Why Should Providers Pursue REBP?
If contractual terms are fair, REBP can deliver meaningful value to acute-care providers in particular. For example, it has the potential to give them a net increase in margin, because many of the sources of savings are either variable costs to these providers (e.g., implantable devices, extra care required for surgical complications) or are associated with upstream or downstream providers (e.g., pharmaceuticals, physical therapy, skilled nursing facility care). REBP can also help acute-care providers reinforce and accelerate existing strategic priorities, such as improving how hospitals influence and partner with physicians, increase adoption of clinical pathways, and reduce input costs.
REBP empowers all accountable providers by reducing the need for payers to monitor clinical decision making (e.g., through preauthorization). It also positions them to assume a stronger role in influencing the performance of upstream and downstream providers.
Strong episode performance has the potential to strengthen a provider’s value proposition to patients, employers, and payers. It may also be grounds for negotiating a stronger network position.
Furthermore, REBP requires providers to make only small, if any, investments in new infrastructure — at least initially. And it will enable them to strengthen their ability to understand end-to-end performance, a capability any providers considering more holistic total-cost-of-care payment models will need.

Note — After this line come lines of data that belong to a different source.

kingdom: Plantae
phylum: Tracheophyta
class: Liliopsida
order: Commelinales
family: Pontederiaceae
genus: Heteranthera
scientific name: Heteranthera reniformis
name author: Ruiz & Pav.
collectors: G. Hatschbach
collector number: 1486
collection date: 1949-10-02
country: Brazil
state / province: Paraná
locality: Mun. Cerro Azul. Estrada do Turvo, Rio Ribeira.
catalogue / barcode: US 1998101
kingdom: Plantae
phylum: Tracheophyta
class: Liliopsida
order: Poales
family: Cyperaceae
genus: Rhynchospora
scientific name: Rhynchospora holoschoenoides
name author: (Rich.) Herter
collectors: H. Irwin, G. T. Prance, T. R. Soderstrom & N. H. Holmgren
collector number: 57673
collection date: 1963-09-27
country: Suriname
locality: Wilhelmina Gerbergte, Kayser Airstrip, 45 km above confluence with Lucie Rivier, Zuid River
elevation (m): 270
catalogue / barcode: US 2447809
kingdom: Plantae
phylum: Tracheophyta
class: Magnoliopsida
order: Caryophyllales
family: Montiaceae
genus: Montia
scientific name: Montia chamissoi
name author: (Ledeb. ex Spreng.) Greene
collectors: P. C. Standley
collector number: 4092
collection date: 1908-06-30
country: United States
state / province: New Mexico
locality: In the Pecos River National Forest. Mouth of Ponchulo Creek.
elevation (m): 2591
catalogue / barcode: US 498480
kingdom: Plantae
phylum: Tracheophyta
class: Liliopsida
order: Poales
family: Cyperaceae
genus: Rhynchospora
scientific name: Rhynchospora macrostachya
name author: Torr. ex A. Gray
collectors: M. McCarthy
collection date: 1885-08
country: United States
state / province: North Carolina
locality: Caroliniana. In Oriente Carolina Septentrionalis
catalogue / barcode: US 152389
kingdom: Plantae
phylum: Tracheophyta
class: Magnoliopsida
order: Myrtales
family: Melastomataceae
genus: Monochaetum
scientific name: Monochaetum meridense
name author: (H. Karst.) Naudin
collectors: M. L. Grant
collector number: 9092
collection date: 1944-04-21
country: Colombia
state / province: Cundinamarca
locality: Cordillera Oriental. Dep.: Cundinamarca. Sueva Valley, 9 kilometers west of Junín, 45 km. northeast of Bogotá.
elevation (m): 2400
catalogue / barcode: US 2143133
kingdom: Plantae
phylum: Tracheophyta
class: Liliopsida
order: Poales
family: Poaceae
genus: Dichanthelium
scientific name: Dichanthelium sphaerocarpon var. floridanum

What Changes Must Payers Make?
To implement REBP at scale, most payers will have to shift their focus from prospective to retrospective models in most markets. Doing so will enable payers to simplify their infrastructure and focus on analytic processes that are separate from claims adjudication. This infrastructure is less invasive, requires less investment, and offers faster time-to-market than do solutions that necessitate material changes to claims-adjudication processes.
Second, payers will need to develop greater technical sophistication to ensure fairness (e.g., through episode-specific risk adjustments) and provider acceptance. They will also have to develop or adopt new standards as they emerge. The Center for Medicare and Medicaid Innovation’s efforts to create standard episode definitions, including through the Bundled Payments for Care Improvement Initiative, are a promising starting point.)
Finally, if REBP is to succeed, payers will have to implement it at scale by promoting REBP, whenever possible, across all books of business and all network providers. Most payers should also strongly consider participating in multi-payer efforts to set standards to help overcome common barriers to implementation.